- _Selected excerpt_
········

There are a couple of factors here, and it’s unfortunate Epic does not make this more reliable out of box. I don’t know if these are all the issues you’re encountering, or some but not others, so here’s my brain dump.
First problem is the most complex one. ServerTravel, unless marked as seamless, means players completely disconnect from the server. From their side it looks like the server died, on the server side it is completely shutting down players and playerstates and rebooting into the next map. When players “realize” the server is back “online” in the new map, they completely rejoin the server as if they’re brand new players. So they go through the whole rejoin and reconnect process. The server will attempt to re-map/restore each of the players and their respective player states that they had previously, but the replication is done completely from scratch as if they had just joined a brand new server host.
Someone above mentioned the “CopyFrom” override, that I believe is what you need to use to restore information in custom overrides of APlayerState. If you were to enable seamless travel, none of that is necessary since players retain their original state instance. Unfortunately, you CANNOT enable “seamless travel” when playing in the Editor. It simply isn’t supported. So for a lobby to gameplay transition, you either never enable seamless travel to support the editor, or you develop and maintain 2 seperate workflows. The timing and issues you may encounter with seamless travel are vastly different from without it enabled. Headaches!
Now, what about the “validity” of the PlayerState? The timing of replication of these properties on structures like PlayerController are not guaranteed in the same order every time players connect. Which is very frustrating. I’ve seen PlayerState ready on BeginPlay, and then on the next run of the game, it’s not ready by BeginPlay. Sometimes it depends on who connects first, if anything is happening in the map (like join in progress in the middle of a match), it can change just based on the performance of your machine or network if its remote. This also occurs if you’re listening for OnPlayerJoin in the GameState, and the PlayerState may be valid but GetPawn may or may not be ready and linked up by the time that function triggers. Even in Unreal Engine’s Lyra sample project, they make note of the issue. If I remember offhand, they wait for the PlayerState to fully replicate and be valid along with the Player Pawn/Character before flagging the player is “ready” and firing event delegates. You have to either copy this or built out your own system so this initialization ordering is guaranteed between loads or even just playing in the editor. Fun!

········

- _Exercise data_
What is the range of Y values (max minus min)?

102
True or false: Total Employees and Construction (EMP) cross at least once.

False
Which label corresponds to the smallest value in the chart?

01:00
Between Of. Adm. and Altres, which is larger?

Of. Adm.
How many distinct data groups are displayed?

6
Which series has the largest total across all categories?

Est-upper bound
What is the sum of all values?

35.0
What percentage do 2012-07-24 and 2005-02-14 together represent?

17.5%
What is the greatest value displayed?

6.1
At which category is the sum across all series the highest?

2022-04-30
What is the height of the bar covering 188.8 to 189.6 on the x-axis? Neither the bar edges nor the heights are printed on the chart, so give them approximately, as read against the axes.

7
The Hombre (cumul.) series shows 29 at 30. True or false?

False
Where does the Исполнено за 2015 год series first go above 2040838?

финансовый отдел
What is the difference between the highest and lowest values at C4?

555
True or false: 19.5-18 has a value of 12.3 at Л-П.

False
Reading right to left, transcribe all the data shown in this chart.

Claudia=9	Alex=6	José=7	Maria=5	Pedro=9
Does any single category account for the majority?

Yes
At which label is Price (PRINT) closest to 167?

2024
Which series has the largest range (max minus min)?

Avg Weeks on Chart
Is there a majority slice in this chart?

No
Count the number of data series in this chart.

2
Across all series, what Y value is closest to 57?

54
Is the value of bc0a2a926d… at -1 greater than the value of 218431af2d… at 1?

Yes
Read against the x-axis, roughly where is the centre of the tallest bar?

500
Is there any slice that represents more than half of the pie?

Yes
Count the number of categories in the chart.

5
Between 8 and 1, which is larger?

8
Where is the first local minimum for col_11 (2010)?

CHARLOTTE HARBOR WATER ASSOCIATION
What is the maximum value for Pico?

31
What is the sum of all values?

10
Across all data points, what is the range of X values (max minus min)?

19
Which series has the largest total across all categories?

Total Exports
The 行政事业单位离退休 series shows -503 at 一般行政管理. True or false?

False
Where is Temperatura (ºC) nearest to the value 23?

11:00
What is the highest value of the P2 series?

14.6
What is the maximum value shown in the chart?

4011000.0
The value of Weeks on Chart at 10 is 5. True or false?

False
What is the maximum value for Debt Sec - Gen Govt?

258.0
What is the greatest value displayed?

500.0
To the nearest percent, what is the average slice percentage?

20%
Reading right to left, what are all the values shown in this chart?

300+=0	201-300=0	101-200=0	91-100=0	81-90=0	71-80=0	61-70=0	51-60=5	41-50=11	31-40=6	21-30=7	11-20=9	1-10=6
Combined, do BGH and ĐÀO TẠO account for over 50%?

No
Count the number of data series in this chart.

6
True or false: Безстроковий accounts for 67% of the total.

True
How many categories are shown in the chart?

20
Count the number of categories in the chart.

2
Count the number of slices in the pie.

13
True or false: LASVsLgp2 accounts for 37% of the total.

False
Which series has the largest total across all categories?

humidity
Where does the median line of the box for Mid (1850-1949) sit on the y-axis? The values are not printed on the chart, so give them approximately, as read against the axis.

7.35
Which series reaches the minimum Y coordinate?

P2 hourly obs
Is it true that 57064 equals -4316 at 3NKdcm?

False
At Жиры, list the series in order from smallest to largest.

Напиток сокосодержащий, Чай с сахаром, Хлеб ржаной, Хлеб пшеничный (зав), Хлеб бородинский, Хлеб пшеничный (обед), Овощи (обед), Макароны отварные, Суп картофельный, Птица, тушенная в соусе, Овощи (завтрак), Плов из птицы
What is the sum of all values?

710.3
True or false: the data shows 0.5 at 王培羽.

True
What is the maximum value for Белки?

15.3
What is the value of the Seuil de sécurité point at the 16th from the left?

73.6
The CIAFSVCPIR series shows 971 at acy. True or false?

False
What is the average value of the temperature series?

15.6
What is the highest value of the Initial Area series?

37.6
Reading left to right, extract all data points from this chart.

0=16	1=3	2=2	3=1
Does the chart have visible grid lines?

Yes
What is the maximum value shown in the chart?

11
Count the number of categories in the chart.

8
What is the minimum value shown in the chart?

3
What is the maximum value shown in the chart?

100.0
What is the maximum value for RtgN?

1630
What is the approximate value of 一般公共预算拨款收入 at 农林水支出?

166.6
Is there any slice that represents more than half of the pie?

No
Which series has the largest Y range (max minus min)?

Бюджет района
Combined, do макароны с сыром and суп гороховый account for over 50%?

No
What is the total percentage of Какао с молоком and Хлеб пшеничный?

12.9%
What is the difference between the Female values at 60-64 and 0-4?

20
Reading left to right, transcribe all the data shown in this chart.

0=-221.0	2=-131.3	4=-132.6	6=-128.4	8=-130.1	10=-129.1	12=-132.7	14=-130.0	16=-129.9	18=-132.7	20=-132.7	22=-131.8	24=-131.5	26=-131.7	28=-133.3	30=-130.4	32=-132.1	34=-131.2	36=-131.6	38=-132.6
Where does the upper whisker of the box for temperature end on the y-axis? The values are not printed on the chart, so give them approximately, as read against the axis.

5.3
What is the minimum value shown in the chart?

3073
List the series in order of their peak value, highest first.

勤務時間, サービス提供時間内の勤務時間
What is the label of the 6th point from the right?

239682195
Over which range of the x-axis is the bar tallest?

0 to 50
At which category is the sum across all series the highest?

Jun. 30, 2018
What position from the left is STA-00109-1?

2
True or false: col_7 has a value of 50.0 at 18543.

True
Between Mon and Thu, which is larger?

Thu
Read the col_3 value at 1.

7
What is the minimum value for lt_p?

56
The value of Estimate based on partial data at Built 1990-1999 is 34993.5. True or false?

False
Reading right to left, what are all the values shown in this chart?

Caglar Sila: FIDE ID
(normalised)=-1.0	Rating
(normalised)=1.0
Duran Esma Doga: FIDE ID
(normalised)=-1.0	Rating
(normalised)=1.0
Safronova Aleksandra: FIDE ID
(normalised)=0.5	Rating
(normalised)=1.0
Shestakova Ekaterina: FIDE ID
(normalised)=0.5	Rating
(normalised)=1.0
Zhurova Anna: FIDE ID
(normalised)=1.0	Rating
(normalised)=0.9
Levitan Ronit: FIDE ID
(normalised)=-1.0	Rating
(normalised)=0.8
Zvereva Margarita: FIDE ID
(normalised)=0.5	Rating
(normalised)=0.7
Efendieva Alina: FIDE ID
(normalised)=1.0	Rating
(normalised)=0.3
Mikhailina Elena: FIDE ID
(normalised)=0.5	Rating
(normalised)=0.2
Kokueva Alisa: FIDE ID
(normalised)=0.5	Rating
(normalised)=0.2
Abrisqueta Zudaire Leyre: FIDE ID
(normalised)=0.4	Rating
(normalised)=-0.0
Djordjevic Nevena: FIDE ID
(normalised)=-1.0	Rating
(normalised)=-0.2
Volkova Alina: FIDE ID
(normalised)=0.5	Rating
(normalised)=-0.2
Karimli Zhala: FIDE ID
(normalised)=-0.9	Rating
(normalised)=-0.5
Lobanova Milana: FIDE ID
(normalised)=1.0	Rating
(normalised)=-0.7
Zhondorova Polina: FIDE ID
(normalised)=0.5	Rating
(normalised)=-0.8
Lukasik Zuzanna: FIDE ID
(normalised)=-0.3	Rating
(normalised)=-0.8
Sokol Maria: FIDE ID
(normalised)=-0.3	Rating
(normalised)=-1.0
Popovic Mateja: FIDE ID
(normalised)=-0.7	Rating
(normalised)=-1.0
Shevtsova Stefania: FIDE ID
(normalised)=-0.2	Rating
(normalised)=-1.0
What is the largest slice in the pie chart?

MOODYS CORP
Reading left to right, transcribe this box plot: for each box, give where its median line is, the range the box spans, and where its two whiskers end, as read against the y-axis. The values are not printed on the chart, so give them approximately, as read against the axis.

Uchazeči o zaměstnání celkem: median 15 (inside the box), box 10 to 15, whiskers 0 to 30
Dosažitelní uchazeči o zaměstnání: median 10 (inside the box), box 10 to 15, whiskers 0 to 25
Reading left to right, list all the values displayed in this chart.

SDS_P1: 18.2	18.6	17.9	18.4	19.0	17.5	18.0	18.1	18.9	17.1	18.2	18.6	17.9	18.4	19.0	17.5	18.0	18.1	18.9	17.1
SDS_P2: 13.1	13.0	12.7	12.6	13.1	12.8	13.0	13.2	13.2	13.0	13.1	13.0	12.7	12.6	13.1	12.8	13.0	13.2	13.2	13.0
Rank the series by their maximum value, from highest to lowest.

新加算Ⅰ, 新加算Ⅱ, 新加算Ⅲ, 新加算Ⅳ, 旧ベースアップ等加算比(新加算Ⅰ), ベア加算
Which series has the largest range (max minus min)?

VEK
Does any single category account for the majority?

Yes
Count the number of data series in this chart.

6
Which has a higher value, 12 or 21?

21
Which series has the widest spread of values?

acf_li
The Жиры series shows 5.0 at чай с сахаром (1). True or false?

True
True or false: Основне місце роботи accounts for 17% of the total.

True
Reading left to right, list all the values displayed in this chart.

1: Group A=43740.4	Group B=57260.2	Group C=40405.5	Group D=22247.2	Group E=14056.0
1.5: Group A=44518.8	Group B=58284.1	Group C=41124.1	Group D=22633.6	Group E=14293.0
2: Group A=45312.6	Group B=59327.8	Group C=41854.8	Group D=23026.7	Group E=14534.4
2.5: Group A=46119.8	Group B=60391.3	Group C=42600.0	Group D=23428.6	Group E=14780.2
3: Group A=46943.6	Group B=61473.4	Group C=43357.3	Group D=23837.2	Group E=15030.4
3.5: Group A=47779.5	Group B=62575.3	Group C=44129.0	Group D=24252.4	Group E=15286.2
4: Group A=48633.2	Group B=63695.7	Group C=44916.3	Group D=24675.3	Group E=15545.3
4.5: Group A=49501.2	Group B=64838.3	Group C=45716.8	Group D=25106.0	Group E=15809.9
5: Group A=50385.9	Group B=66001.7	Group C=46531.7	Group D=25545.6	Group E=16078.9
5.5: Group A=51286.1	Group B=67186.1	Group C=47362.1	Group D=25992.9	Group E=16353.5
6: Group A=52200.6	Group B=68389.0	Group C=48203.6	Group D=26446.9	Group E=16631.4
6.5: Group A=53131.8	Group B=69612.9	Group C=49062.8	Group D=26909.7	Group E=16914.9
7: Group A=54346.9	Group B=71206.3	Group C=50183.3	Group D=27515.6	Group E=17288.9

········

- _Work order_
Summarize the post above about Unreal Engine server travel and PlayerState in three sentences.

- _Answer below_
Unless ServerTravel is marked as seamless, players fully disconnect and then rejoin the new map as if they were brand-new players, with replication done from scratch. Seamless travel would let players keep their original state instance, but it cannot be enabled when playing in the Editor, so developers must either skip it or maintain two separate workflows. The replication order of properties such as the PlayerState is not guaranteed, so a system like the Lyra sample project's, which waits for the PlayerState and the Player Pawn/Character to be valid before flagging a player as ready, is needed.